### Passage provided

━━━━

Purpose of the Study:

  • To formulate non-sequential protein structure alignment as an Entropy-regularized Partial Linear Sum Assignment Problem (epLSAP).
  • To develop an efficient and accurate solver for non-sequential alignment using Sinkhorn algorithms (epLSAP-Align).

Main Methods:

  • Formulation of non-sequential alignment as the Entropy-regularized Partial Linear Sum Assignment Problem (epLSAP).
  • Development of a solver based on Sinkhorn algorithms, named epLSAP-Align.
  • Integration of epLSAP-Align into existing frameworks (TM-align, MICAN) to create epLSAP-TM and epLSAP-MICAN.

Main Results:

  • epLSAP-Align explicitly models gap penalties, achieves global optimality, and balances coverage and fidelity.

━━━━

### Supplied material
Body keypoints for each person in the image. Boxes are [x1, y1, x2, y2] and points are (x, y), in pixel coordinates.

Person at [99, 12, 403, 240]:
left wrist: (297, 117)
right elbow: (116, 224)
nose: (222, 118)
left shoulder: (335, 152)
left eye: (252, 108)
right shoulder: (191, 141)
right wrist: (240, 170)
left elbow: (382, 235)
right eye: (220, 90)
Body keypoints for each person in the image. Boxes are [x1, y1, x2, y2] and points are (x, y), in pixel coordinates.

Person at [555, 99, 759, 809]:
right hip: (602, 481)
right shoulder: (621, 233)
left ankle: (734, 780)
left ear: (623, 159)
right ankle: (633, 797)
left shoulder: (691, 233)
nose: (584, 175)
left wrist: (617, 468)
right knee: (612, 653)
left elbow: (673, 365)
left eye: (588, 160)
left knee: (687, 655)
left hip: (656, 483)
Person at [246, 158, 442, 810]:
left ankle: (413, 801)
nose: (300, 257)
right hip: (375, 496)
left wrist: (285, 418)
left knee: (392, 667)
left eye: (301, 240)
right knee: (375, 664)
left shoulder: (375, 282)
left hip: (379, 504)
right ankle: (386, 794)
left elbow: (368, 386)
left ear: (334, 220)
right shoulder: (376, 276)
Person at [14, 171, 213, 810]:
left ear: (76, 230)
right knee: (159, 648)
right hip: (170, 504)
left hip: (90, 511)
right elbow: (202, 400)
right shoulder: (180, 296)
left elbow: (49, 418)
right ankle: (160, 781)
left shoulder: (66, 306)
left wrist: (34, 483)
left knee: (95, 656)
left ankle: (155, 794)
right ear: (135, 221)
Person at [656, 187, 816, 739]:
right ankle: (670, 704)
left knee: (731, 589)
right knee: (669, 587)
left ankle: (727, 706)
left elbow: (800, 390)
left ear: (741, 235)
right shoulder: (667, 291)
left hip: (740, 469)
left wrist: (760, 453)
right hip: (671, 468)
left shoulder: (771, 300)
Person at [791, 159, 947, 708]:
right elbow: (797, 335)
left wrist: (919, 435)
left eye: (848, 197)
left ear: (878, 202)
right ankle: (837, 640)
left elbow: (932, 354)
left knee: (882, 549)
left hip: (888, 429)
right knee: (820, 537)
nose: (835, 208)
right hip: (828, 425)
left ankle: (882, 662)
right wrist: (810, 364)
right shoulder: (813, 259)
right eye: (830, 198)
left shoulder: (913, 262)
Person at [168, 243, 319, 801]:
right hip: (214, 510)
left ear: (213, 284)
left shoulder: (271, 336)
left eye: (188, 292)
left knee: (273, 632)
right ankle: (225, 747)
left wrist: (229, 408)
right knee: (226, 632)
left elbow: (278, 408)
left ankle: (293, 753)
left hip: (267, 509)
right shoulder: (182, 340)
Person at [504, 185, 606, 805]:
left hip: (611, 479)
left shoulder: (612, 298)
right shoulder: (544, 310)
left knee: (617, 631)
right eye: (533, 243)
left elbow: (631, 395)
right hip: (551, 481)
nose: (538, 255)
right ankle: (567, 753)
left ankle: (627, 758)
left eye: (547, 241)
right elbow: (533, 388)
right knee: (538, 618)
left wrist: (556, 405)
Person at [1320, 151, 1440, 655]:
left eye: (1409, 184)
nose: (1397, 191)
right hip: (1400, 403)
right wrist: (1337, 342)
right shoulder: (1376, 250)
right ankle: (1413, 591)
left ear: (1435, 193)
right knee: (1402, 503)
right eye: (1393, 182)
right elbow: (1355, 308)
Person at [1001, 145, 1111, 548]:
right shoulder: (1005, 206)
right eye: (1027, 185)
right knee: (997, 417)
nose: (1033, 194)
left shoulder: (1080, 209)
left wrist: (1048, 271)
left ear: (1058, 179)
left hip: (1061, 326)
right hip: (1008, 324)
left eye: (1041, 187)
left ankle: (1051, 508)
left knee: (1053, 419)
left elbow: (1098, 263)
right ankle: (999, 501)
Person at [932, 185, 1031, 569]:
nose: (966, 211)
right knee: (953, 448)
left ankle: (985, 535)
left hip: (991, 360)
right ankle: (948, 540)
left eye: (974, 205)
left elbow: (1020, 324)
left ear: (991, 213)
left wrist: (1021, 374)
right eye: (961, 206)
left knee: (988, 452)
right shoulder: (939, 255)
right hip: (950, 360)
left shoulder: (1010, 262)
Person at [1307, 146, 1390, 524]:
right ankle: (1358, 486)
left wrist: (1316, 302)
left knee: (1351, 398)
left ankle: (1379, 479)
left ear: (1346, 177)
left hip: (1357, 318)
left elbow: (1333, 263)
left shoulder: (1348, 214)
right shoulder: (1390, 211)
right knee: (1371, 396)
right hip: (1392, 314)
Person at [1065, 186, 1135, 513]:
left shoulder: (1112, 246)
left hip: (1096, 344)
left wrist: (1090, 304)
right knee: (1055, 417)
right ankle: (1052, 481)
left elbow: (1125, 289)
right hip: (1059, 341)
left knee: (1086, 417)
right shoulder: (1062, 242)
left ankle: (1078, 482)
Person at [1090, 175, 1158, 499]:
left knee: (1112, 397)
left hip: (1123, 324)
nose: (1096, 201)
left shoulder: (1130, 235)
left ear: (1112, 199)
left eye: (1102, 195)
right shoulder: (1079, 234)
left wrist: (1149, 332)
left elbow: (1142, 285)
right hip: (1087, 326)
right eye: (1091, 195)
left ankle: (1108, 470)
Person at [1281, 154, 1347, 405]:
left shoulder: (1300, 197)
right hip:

━━━━

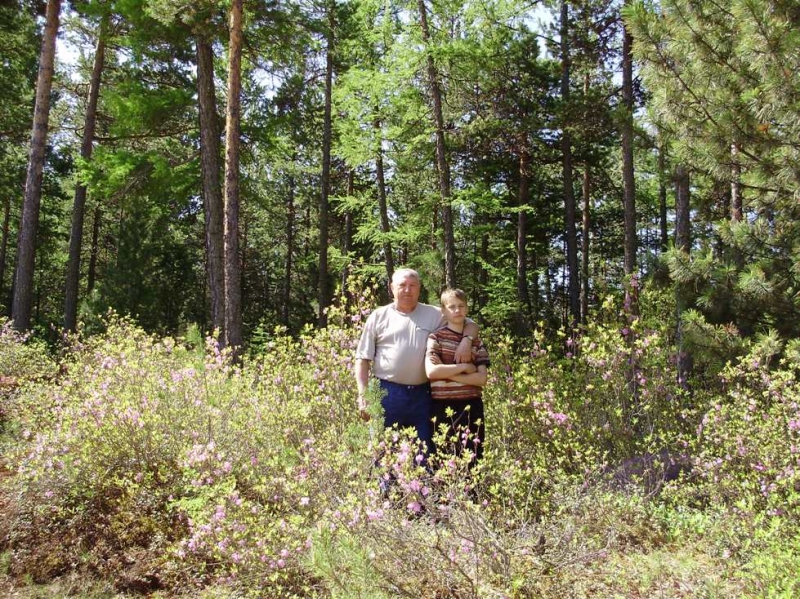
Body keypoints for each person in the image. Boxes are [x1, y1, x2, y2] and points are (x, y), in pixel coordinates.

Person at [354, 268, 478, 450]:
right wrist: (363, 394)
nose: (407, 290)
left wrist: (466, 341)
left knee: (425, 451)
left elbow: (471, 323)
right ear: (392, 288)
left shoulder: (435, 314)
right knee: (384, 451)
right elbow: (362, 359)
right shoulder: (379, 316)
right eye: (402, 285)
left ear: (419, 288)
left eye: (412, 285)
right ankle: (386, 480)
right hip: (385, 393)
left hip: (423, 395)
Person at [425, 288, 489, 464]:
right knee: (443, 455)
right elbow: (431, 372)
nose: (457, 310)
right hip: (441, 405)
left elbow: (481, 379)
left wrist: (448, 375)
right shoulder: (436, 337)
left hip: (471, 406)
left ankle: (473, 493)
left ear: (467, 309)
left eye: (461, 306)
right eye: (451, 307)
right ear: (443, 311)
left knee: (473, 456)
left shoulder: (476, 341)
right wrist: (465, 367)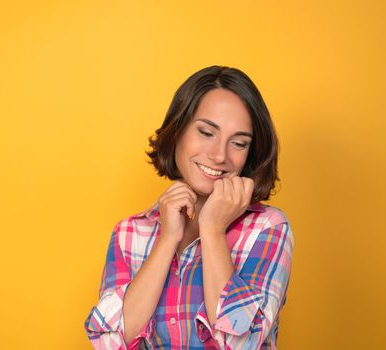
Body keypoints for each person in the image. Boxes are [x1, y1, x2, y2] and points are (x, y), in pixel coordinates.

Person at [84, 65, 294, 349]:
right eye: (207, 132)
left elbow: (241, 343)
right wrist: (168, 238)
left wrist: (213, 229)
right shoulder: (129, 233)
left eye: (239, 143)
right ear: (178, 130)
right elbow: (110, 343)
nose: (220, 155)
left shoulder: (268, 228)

━━━━

### Using the information
(a) Reproduce the section of the protein structure alignment summary between "Purpose of the" and "algorithms, named epLSAP-Align.", inclusive.
(b) Answer these questions using the protein structure alignment summary:
(i) Into which two existing frameworks was epLSAP-Align integrated?
(ii) On what kind of algorithms is the epLSAP-Align solver based?
(iii) Which two qualities does epLSAP-Align balance?
(c) Extend the protein structure alignment summary, picking up after its final sentence.

### Answers by item
(a)
Purpose of the Study:

  • To formulate non-sequential protein structure alignment as an Entropy-regularized Partial Linear Sum Assignment Problem (epLSAP).
  • To develop an efficient and accurate solver for non-sequential alignment using Sinkhorn algorithms (epLSAP-Align).

Main Methods:

  • Formulation of non-sequential alignment as the Entropy-regularized Partial Linear Sum Assignment Problem (epLSAP).
  • Development of a solver based on Sinkhorn algorithms, named epLSAP-Align.

(b)
(i) TM-align and MICAN
(ii) Sinkhorn algorithms
(iii) Coverage and fidelity

(c)
  • epLSAP-TM and epLSAP-MICAN demonstrate superior performance on various benchmark datasets compared to existing non-sequential alignment tools.
  • epLSAP-TM shows a speed improvement of at least 22% over USalign2.

Conclusions:

  • epLSAP-Align offers a novel and effective approach to non-sequential protein structure alignment.
  • The integrated tools epLSAP-TM and epLSAP-MICAN advance the field of structural bioinformatics.
  • The method provides a more accurate and efficient means for analyzing protein structure similarities.